*課題 1*
本文によると、転園の時期を選べる場合に勧められているのは何月ですか。
*課題 2*
本文のうち「保育園に退園を伝える時期を選ぶ」を含む箇所から「誰しも人づてに聞くと気分悪いですね。」までを、「市役所」を「区役所」に置き換えて書き直してください。

僕の意見は聞いてくれなかったとしても、説明はして欲しいのよ。
転園の意味も必要性も理解できるんだから。
4-5歳児クラスで転園していく子を見ると、お友達とのお別れが悲しいという気持ちがにじみ出ていて目頭が熱くなります。
ストレスなく保育園を転園するには
転園により子どもがストレスを受けることは事実ですが、またそれを乗り越える力もあるので過度な心配は不要ですよ。
転園する時期を選ぶ
子どもにかかるストレスを軽減するのなら、転園する時期の見極めが大切です。
時期を選べるのであれば、先生に余裕がありかつ行事の練習と重ならない4月・5月・8月・3月の転園がおすすめです。
例えば、2月に発表会をする保育園に通園中で、1月に転園したとします。
この時期は、発表会の練習が佳境を迎える時期と重なります。
発表会に出演する場合は、クラス全体の発表の仕上がりを気にして転園した子にも一生懸命に踊りや劇を教えるでしょう。
発表会の出演は見送る場合は、お友達の練習を見学するだけという状態に陥りかねません。

大人でいうところの「大きなプロジェクトが佳境に入っているところに放り込まれ、かつプロジェクトメンバーは見知らぬ人ばかり」ってところね。

「君は若手なんだからプロジェクトに食らいついてこい」って言われても、「んなアホな!」ってなるじゃん。
プロジェクト進行前にメンバーに加わりたかったよね。
保育園の年間行事については、次の記事が参考になりますよ。
また、転園時期の決め方については、次の記事に詳しくまとめています。
保育園に退園を伝える時期を選ぶ
転園する日までは退園予定の保育園で過ごします。
ストレスなく退園を迎えるために、保育園に退園することを伝える時期にも注意しましょう。
認可園の場合、退園する保育園にも市区町村から退園予定の連絡が入ることは意外と知られていません。
このため、市役所から保育園に連絡が行く前に自ら退園する旨を伝えるほうが良いでしょう。

誰しも人づてに聞くと気分悪いですね。
嘘をついても保育園には分かるので、自ら話をした方が気持ちよく転園できそうです。
転園先が確実に確保できてから伝えれば十分です。
連絡帳や口頭で担任の先生に伝えても良いですが、園長などの管理職に直接伝えられるとなお良しです。
先生たちにあまりかまってもらえないことを心得る
転園することが決まったら、退園する保育園の先生たちからは子どもが以前ほどはかまってもらえなくなることは心得ておきましょう。
0歳児から5歳児まで受け入れる保育園では、0歳児クラスのうちから年長になったときの育ちの姿を想定して保育にあたります。
退園すると先生たちは卒園式での姿が見られないことを残念がり、気持ちが折れてしまうようなところがあります。

先生たちには今までと変わりなく優しくしてもらってるけど、腫れ物に触らないように的な感じに接している感じ。

*提供資料*
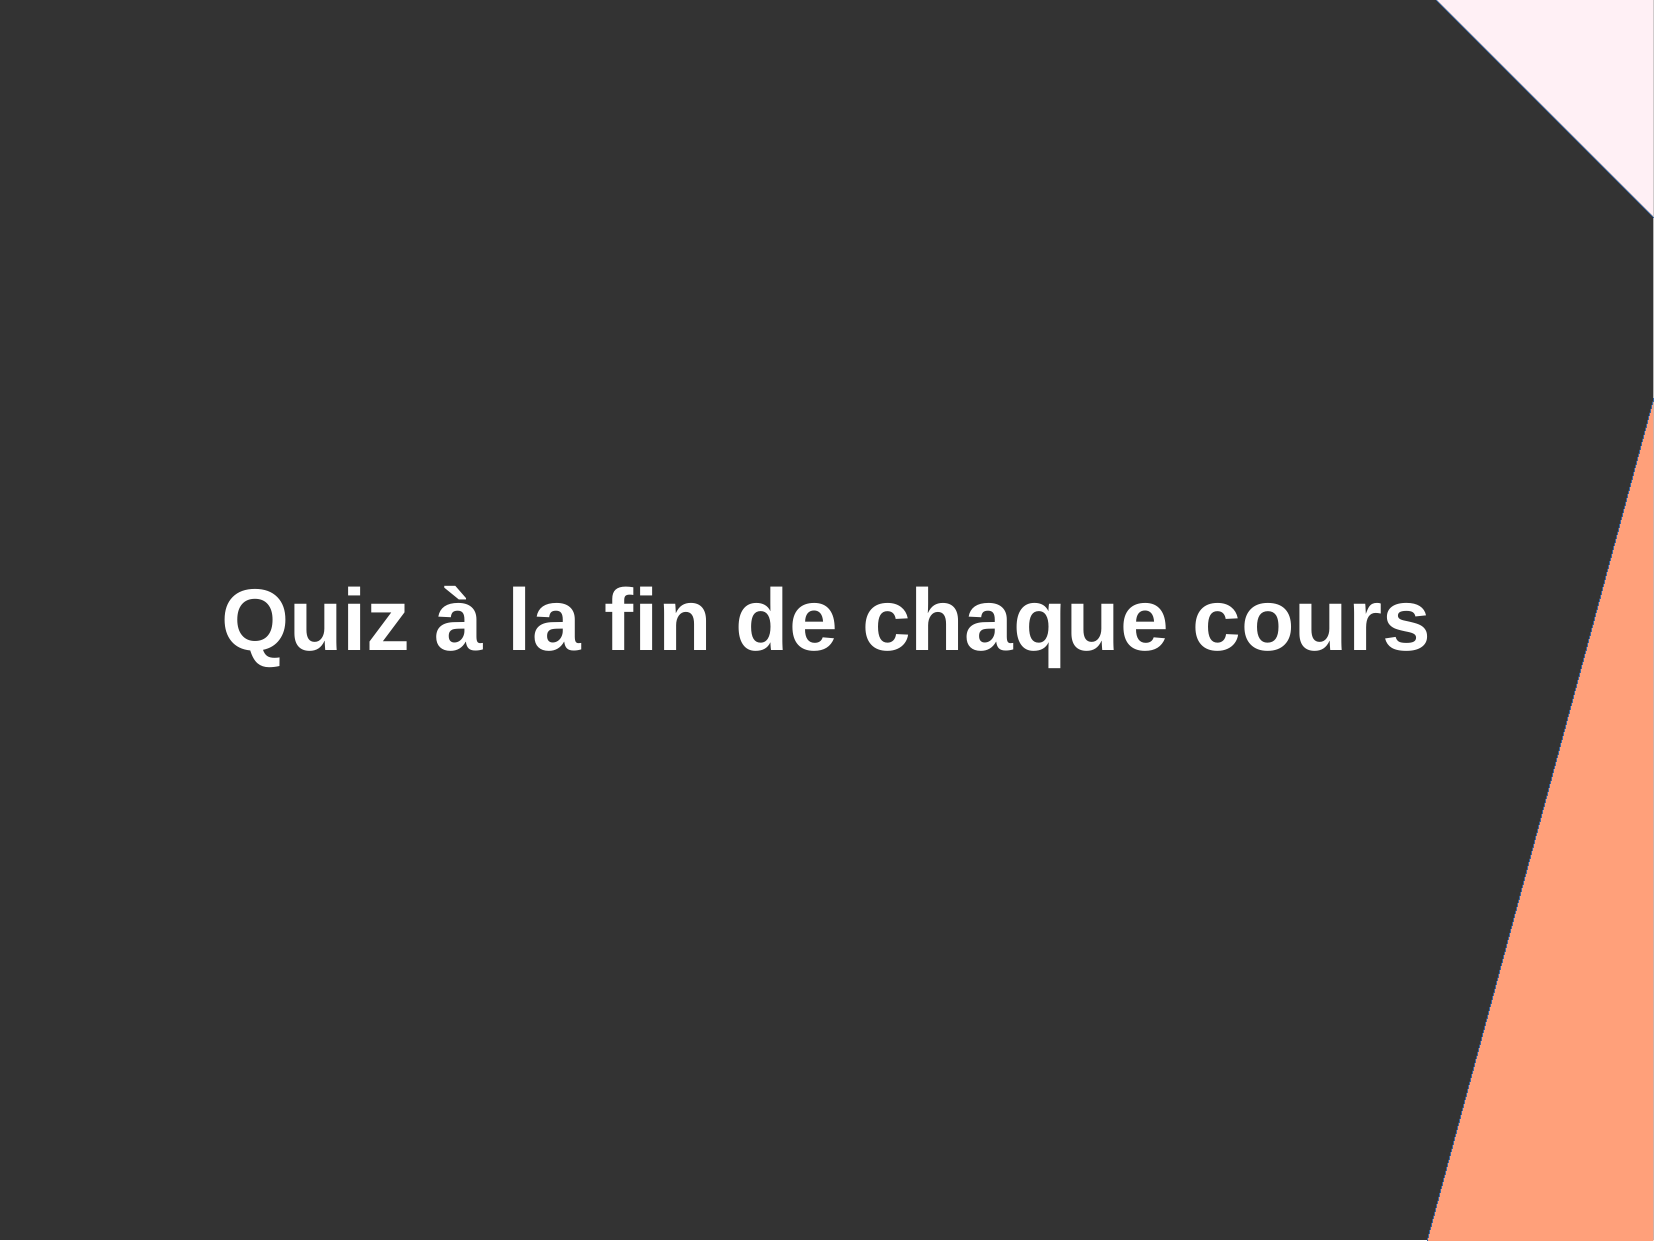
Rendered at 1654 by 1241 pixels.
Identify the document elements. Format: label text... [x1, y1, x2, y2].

title Quiz à la fin de chaque cours [31, 571, 1622, 669]
text_box [1436, 0, 1654, 218]
text_box [1427, 397, 1654, 1241]
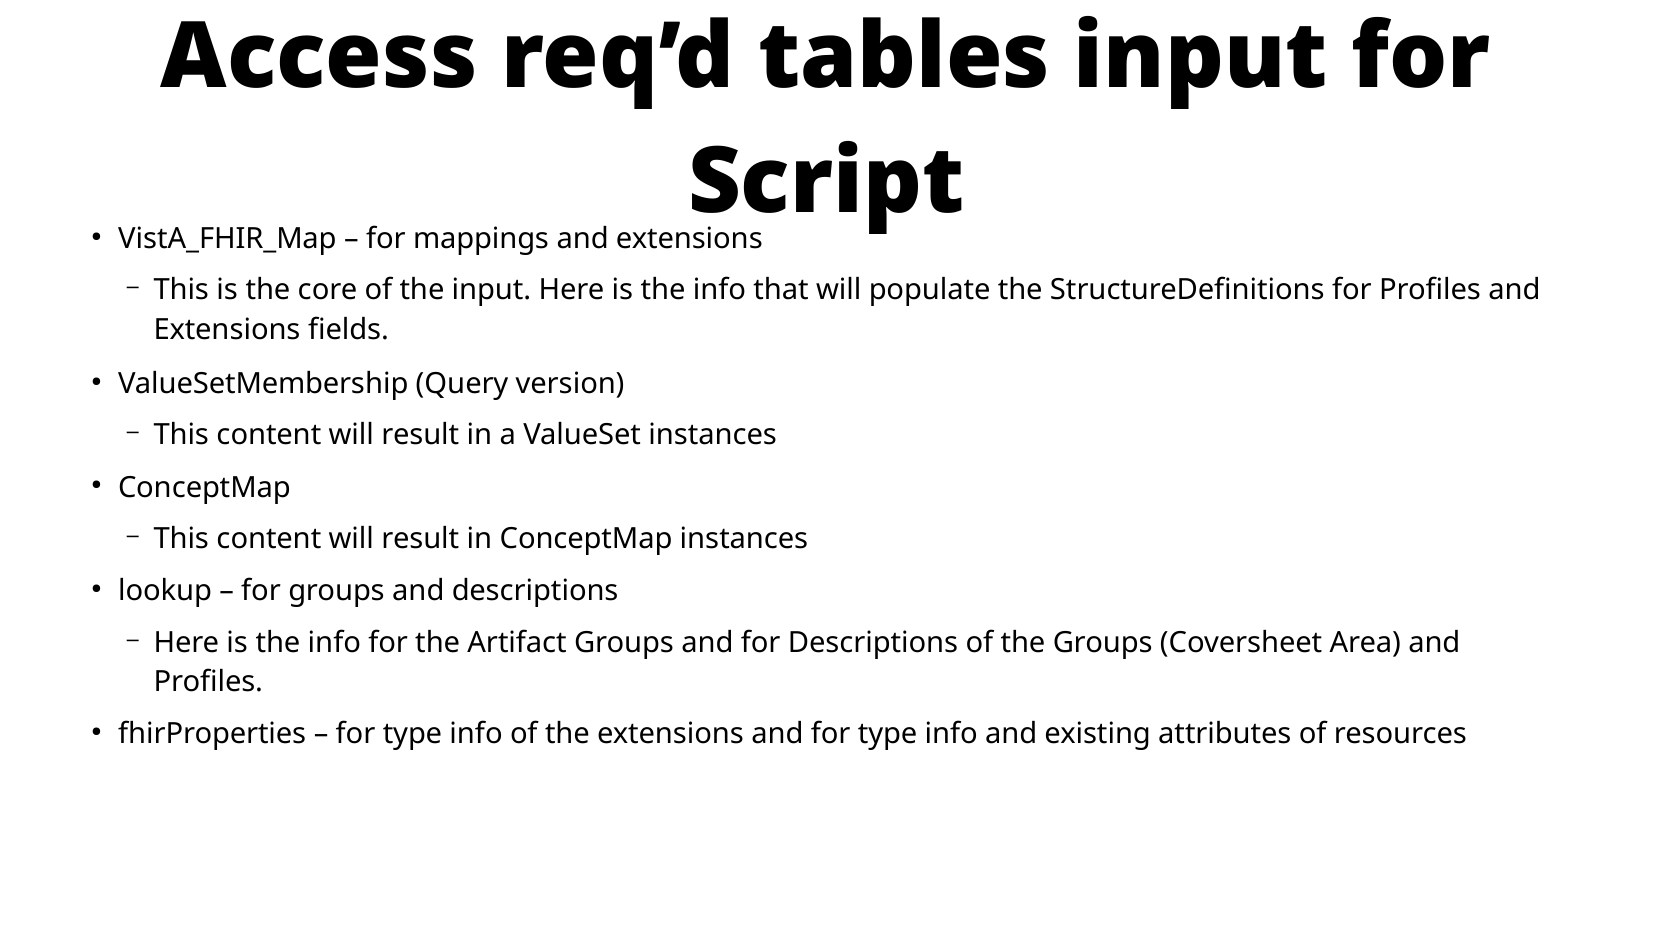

*正解 1*
4月・5月・8月・3月です。

*正解 2*
保育園に退園を伝える時期を選ぶ
転園する日までは退園予定の保育園で過ごします。
ストレスなく退園を迎えるために、保育園に退園することを伝える時期にも注意しましょう。
認可園の場合、退園する保育園にも市区町村から退園予定の連絡が入ることは意外と知られていません。
このため、区役所から保育園に連絡が行く前に自ら退園する旨を伝えるほうが良いでしょう。

誰しも人づてに聞くと気分悪いですね。